Column by George Sibley
Development – June 2001 – Colorado Central Magazine
SOMETIMES IT SEEMS like the best thing to do would be to just laugh out loud. Everybody all together, although not at each other — or at anyone else — but just about the strange situations we’ve all gotten ourselves into. A good laugh might be the first step in getting beyond these situations. But of course some will say that these things are no laughing matter.
Prairie dogs, for example. For well over a century, Westerners have been doing everything that human ingenuity can think of to eradicate this so-called pest. But now we have finally succeeded so well here in the Upper Gunnison that we have made the prairie dog a Threatened Species.
It turns out that, because of some geographic barriers, prairie dogs in our valley — and sage grouse too, and heaven knows what else — have been evolving as a subspecies found nowhere else. So our remaining prairie dogs are on the verge of being Protected under the Endangered Species Act. Thus the once reviled prairie dog joins the snail darter, the spotted owl, the devil pupfish and our own special sage grouse in the vanguard of the effort to control the growth we don’t want but can’t figure out how to live without.
Recently, a colony of our special prairie dogs, which the city had been trying to eradicate for years, almost stopped a development for a while — a potential humiliation for the city in the eyes of the West’s real men (Dick Cheney, Gale Norton, et cetera) that was only averted by an elaborate process of moving the colony (not the development) to a new site.
Now a similar but even thornier situation has emerged west of Gunnison, where the Gunnison River drops into its canyons. The Bureau of Reclamation has built three big storage and hydropower dams in the upper canyons — the Wayne Aspinall Unit of the Colorado River Storage Project. The purpose of this project is to regulate and store the waters of a once erratic and rambunctious river, and release that water strategically to generate premium peaking power for the southwestern electric grid.
But the Black Canyon of the Gunnison National Park lies just below the last dam, and the mission of the National Park system is to preserve and protect the natural ecosystems within the park for posterity. And the natural ecosystems of the Black Canyon basically evolved around the central fact of — what else — an erratic and rambunctious river that flooded every spring when the mountain snowpack melted, which resulted in a dark, scoured and mostly barren canyon.
In the years since the dams went in, controlling and regulating that once erratic and rambunctious river, all manner of vegetation has been sneaking into the canyon, and debris washing in from the side canyons has caused some new pooling.
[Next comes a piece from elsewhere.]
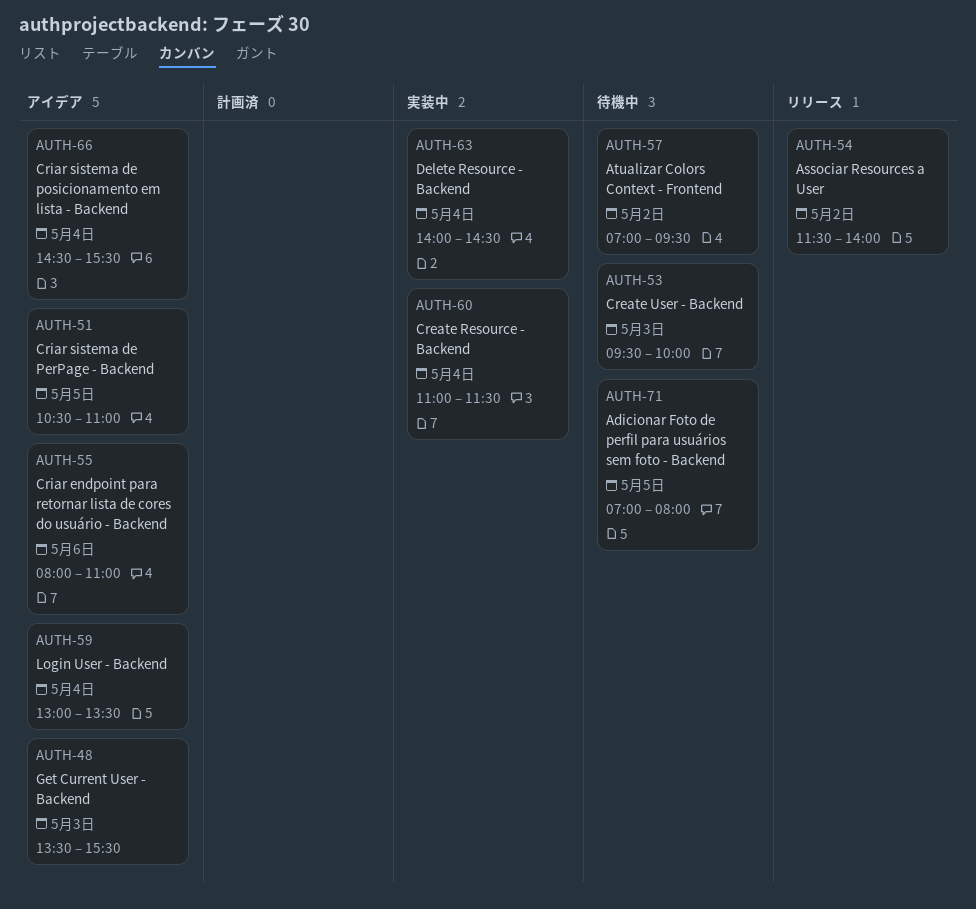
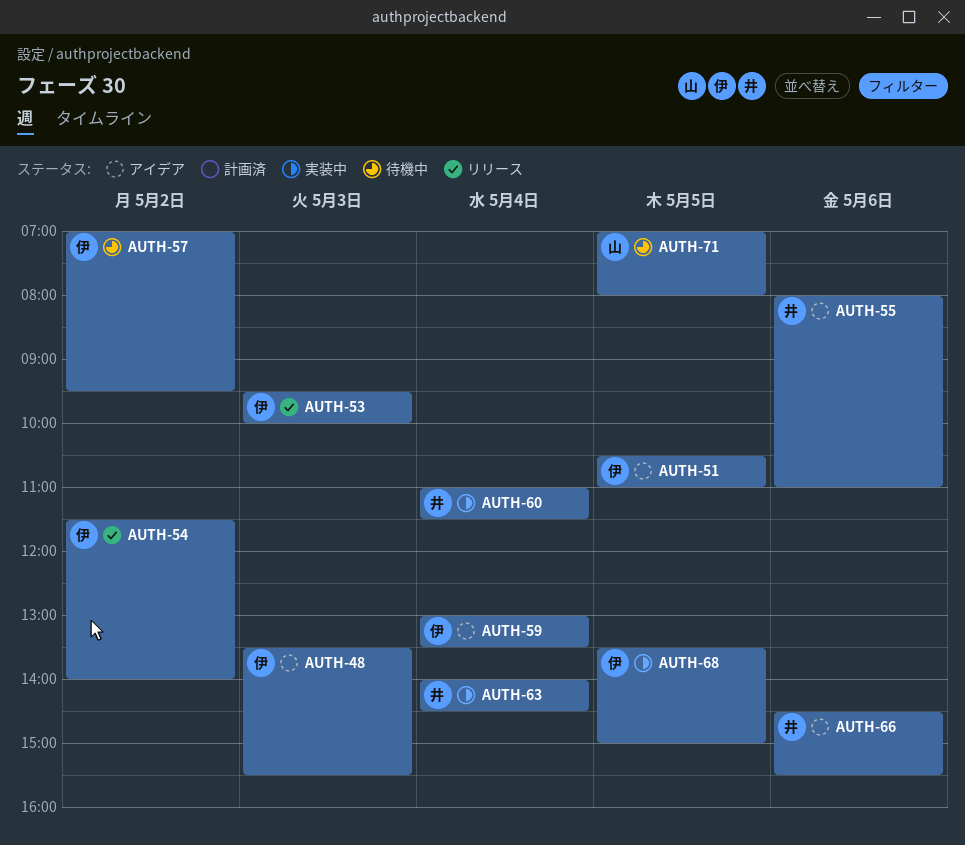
AUTH-53, status: 待機中 -> リリース
AUTH-66, day: May 4 -> May 6
AUTH-68: none -> present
From the perspective of fishermen, climbers, serious hikers, and tourists falling off the rim, this is not all bad, but from the Park Service perspective, it ain’t natural. And the Park Service has an unquantified reserved water right on the river that predates the Bureau of Reclamation’s water right for the Aspinall Unit by 20-some years (not to mention the water rights of a lot of the ranchers in the Upper Gunnison).
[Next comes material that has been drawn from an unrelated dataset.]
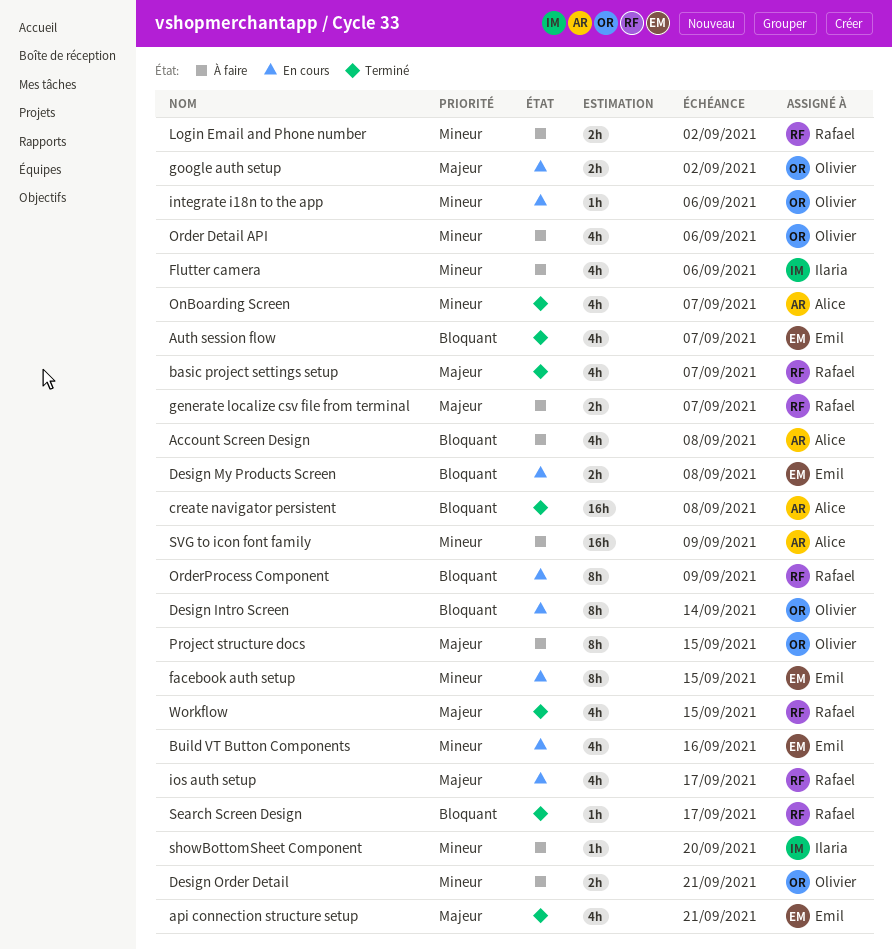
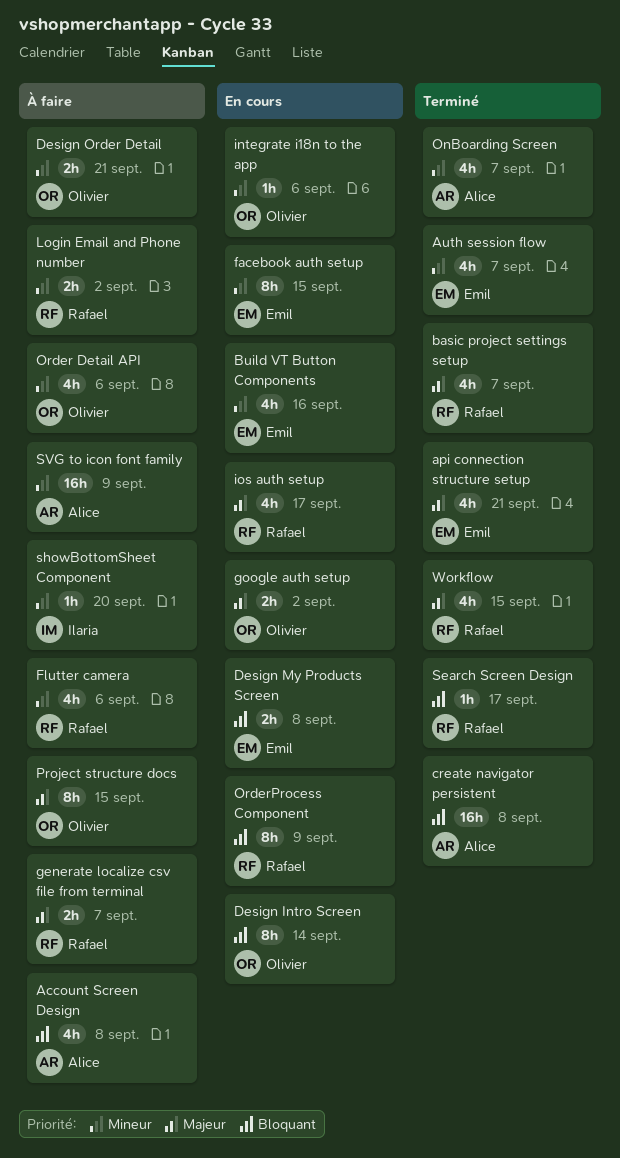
Auth session flow, priority: Bloquant -> Mineur
Flutter camera, owner: Ilaria -> Rafael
SO THE PARK SERVICE, this January, filed in water court to quantify that reserved right, and it requests that its brother organization in the Department of the Interior, the Bureau of Reclamation, temporarily suspend its mission of regulation and power production every spring — the real water-storage season — to release enough water to recreate a semblance of the old pre-dam canyon-flushing spring floods.
A society able to appreciate true irony — “an outcome of events contrary to what was, or might have been, expected, and the incongruity of this” (Webster) — might get a kick out of this kind of thing. But since both situations — threatened prairie dogs threatening development, and the right hand of the Department of the Interior not knowing what the left hand is doing — involve the economy at all levels, they are no Laughing Matter.
The Park Service has said that it wants to try to negotiate the situation to more or less satisfy everyone concerned, but 383 individuals and entities — upstream, downstream, and even from outside the basin — have lined up on both sides of the Black Canyon situation. And that’s a lot of people (each and every one convinced they’re right) to get around the table.
But really, fundamentally, at the heart of it aren’t these things funny? Really funny? The jokes are on all of us and of such dimensions that they sort of invite us, or challenge us, to grow large enough to laugh about them. If we can’t see the essential underlying humor first, before we sit down to serious negotiations, I seriously doubt we’ll resolve much.
There’s an old saying: Those who laugh last, laugh best. But a truer saying might be shorter: Those who laugh, last.
George Sibley writes and teaches in Gunnison, which got only six inches of snow in the Big May Dump of ’01.